We've seen this one before, but for the life of me I could not remember much about it, which is surprising, because, after a slow start, this clicks into gear and just doesn't stop. It's gripping and plotted tighter than a drum, and Ray Milland is a fantastic bad guy. It is very obviously based on a play, though, and it occurred to me while watching it that Hitchcock has two subgenres of his films that are pretty much diametrically opposed. There's the man (or often couple)-on-the-run ones (39 Steps, Young and Innocent, Saboteur, North by Northwest, Torn Curtain), and then there's the single-location ones (Lifeboat, Rope, Rear Window and this one). It's a mark of Hitchcock's genius that he can make the latter as gripping as the former. This one is very talky, and really I have to say it's carried by its English cast - Milland as the ex-profession-tennis-player turned current murder-plotter Tony Wendice, and the unknown-to-me (apart from the time I watched this before, and I guess he's also in Sabrina, To Catch a Thief, and The Solid Gold Cadillac) John "not the film composer" Williams, as Chief Inspector Hubbard of Scotland Yard
(did I mention it's set in London?). Rounding out our central four characters (really, there's only one other important role) are Grace Kelly (doing a not-terrible but very distracting received pronunciation English accent) and the rather anonymous obligatory American lug Robert Cummings (who plays the lead in Saboteur, which is one of my least favorite Hitchcocks) as Mark Halliday. It's sort of funny that Cummings is playing a writer, while Milland is playing the (ex-) athlete, when really each is much more plausible as the other profession. However, you have to have Milland play the villain, because he's wonderful. He has such demonic eyes
it's one of those instances where you can't see why the other characters can't see the evil oozing out of every pore, except that, of course, he's so suave and charming. His suavity is sorely tested, though, as a fair number of things go wrong for him, however what's so impressive is the way he recalibrates on the fly. You think he's getting away with it, too, except that the rather bluff Chief Inspector proves to be more than his equal.

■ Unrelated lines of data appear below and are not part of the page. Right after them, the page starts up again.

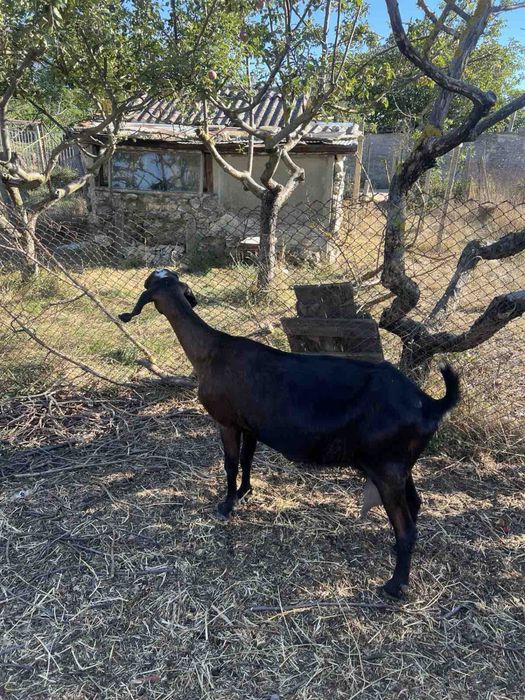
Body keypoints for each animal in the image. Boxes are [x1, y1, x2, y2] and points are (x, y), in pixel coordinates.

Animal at [119, 269, 460, 598]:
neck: (212, 351)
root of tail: (430, 404)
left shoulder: (227, 421)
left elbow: (230, 464)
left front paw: (226, 505)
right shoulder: (250, 425)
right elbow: (247, 459)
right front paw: (244, 492)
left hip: (386, 467)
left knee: (406, 528)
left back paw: (395, 586)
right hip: (400, 465)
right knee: (415, 504)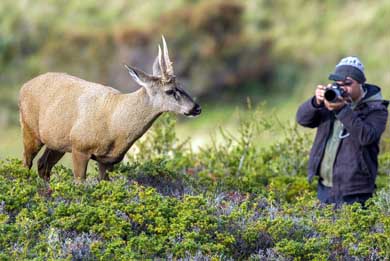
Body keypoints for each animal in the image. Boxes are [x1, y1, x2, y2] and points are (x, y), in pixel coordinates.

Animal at [18, 36, 201, 183]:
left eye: (181, 85)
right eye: (169, 90)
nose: (196, 108)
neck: (114, 124)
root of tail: (23, 87)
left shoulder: (106, 160)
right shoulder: (80, 147)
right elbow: (80, 182)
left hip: (57, 142)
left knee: (43, 165)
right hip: (30, 129)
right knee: (26, 162)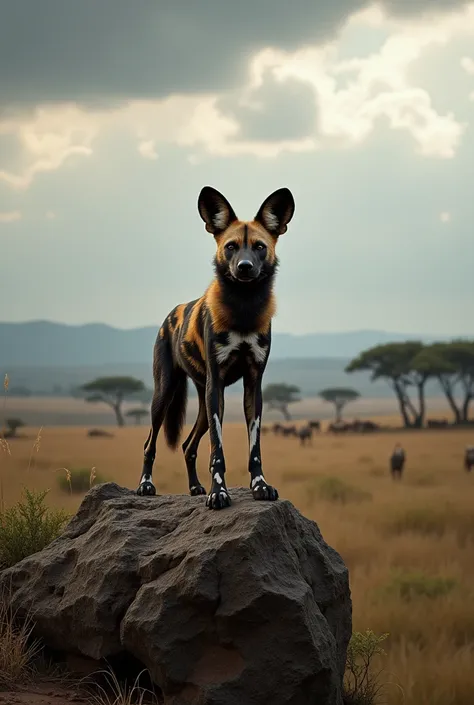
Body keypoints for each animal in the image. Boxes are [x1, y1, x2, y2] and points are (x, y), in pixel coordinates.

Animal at [136, 184, 296, 508]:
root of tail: (170, 315)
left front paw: (260, 486)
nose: (244, 267)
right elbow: (217, 452)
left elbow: (254, 450)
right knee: (149, 443)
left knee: (188, 445)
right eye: (231, 247)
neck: (244, 308)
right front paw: (218, 493)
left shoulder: (253, 385)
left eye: (260, 247)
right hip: (167, 394)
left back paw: (194, 487)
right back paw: (146, 485)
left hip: (203, 402)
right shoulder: (216, 385)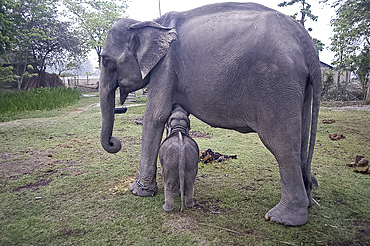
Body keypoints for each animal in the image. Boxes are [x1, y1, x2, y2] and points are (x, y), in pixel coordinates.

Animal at [99, 1, 320, 226]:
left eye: (107, 61)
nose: (114, 142)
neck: (152, 22)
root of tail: (308, 46)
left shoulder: (165, 66)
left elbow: (155, 115)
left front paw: (138, 191)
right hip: (299, 87)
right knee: (301, 142)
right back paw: (308, 203)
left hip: (277, 84)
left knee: (282, 146)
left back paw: (281, 218)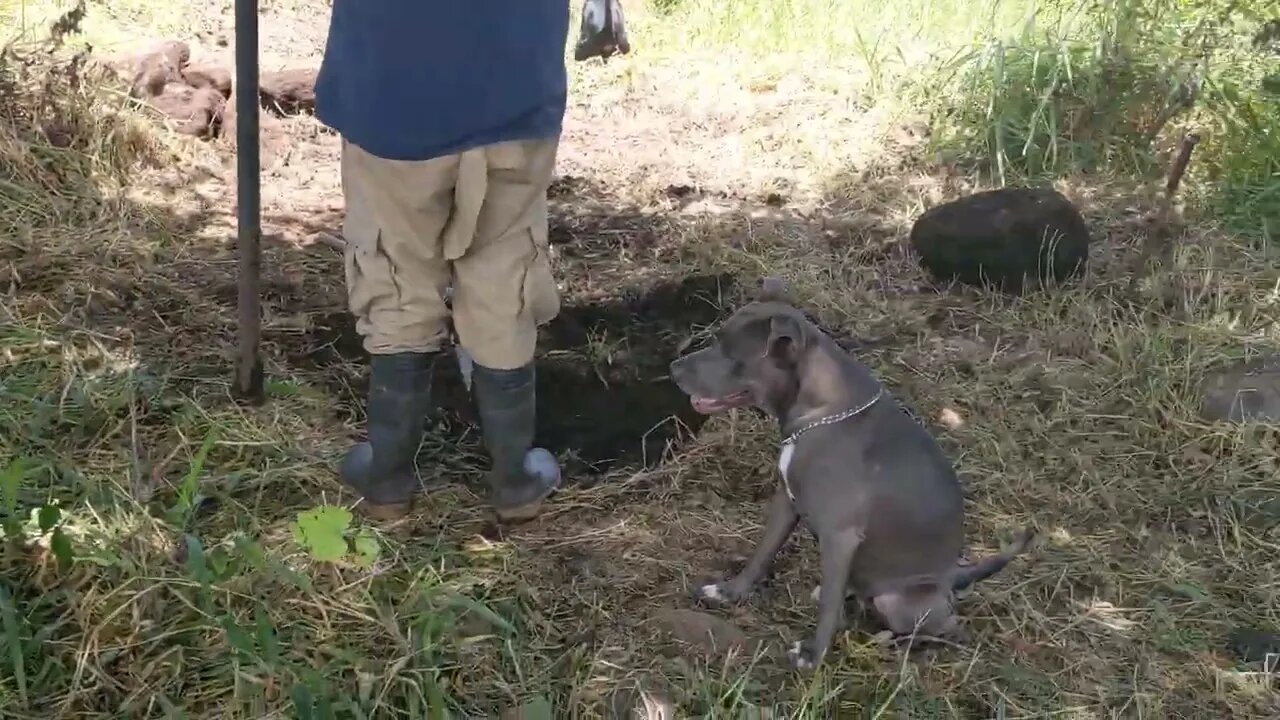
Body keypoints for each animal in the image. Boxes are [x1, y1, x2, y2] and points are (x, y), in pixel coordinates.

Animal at [665, 279, 1034, 666]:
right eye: (716, 339)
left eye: (731, 355)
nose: (673, 367)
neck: (820, 411)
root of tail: (952, 579)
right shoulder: (787, 501)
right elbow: (762, 553)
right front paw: (729, 592)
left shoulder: (840, 534)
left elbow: (828, 604)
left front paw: (813, 655)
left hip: (899, 600)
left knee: (947, 629)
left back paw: (892, 640)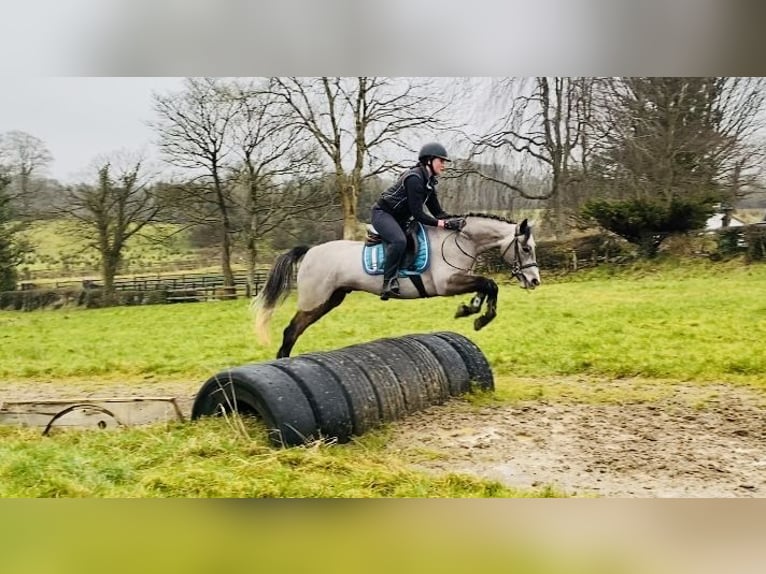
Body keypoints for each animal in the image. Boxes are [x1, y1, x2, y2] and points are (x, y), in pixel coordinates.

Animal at [252, 215, 540, 360]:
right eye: (526, 248)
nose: (535, 281)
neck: (460, 240)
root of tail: (310, 251)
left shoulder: (461, 278)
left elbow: (486, 286)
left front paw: (472, 310)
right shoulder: (447, 283)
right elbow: (490, 284)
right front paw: (479, 316)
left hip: (331, 299)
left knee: (296, 329)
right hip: (316, 300)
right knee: (291, 330)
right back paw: (282, 360)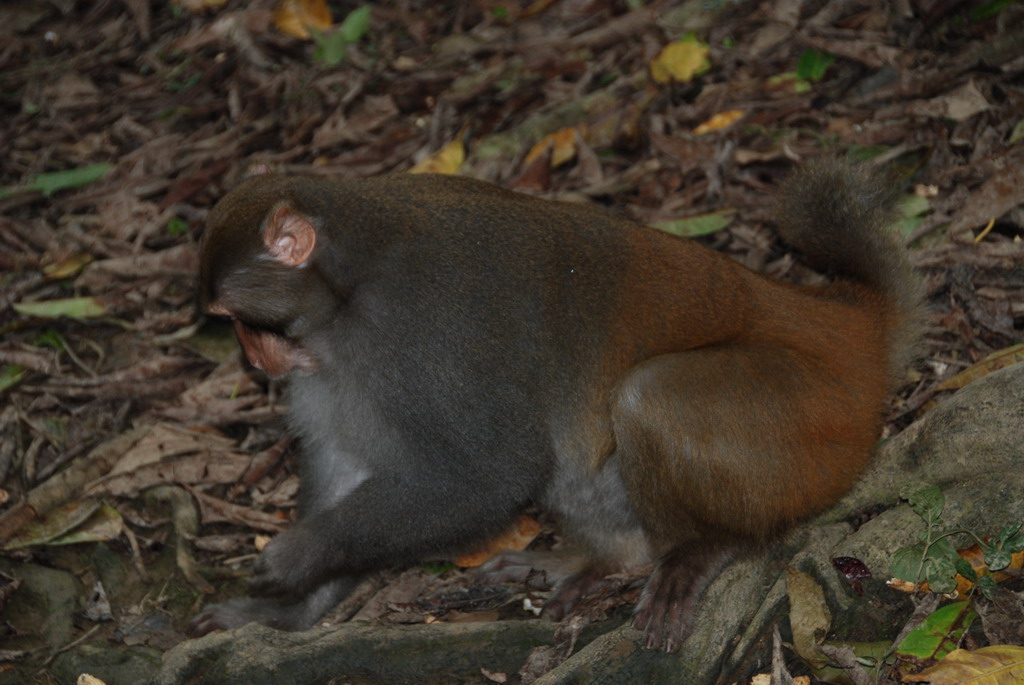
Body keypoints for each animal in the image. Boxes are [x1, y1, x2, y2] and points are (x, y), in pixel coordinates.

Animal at [188, 157, 925, 651]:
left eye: (243, 321)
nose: (257, 359)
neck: (349, 290)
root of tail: (838, 324)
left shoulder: (419, 328)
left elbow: (490, 472)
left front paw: (299, 554)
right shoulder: (331, 364)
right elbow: (349, 464)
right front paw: (281, 611)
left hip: (820, 425)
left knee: (647, 397)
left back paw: (710, 547)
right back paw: (609, 559)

Really, you have to think that the makers of Columbo essentially ripped this film off, because Hubbard does all the Columbo tricks of appearing to be convinced by Wendice's lies and even at one point is half out the door before he stops, turns around and says "there is just one more thing, sir..."
Anyway, very quick synopsis: after a beginning where we see Grace Kelly and Ray Milland in apparent connubial bliss at breakfast, when she reads
that "a friend" (Cummings) is arriving by boat. Cut to later when hubby is out and Kelly and Cummings are lip-locked. It's not what it seems, though, because she tells him that, although she was ready to leave Tony when Mark was in London a year ago, he has since changed totally. He gave up tennis to become a full-time husband and has been nothing if not uxorious. Halliday is full of regret, but ready to give up, except that she tells him that she's burned every one of his letters "but one". "When not that one?" he asks, hopefully. Well, it turns out she carried it around in her handbag until said bag was stolen and she since got anonymous letters threatening to blackmail her. Anyway, at this point Tony returns and everybody acts civil. Cut to the next day (I think) and they're all planning to go out together to a play, for which Tony has bought 3 tickets, when he says that he can't go because his boss has demanded a report that will take him most of the night to write (and that's with making most of it up). So they go off together... and at this point the film really kicks into gear, with Tony placing a call about buying a car, and asking the seller to come to him, because he's "twisted his knee." Well, the person who shows up
doesn't know him (at first) but Tony knows him, and what he knows will pressure said person into murdering Kelly's Margot. Or, at least, attempting to.
But things go wrong, but Tony makes the first and cleverest of his changes-of-plans so that things work out almost as well as if Margot had been killed.
Then the entire second half of the film is a cat-and-mouse game, where the mouse doesn't know what the cat knows...until it's too late. Definitely top-tier Hitchcock - I recommend (even if "WarnerColor" is a bit garish, I have to say).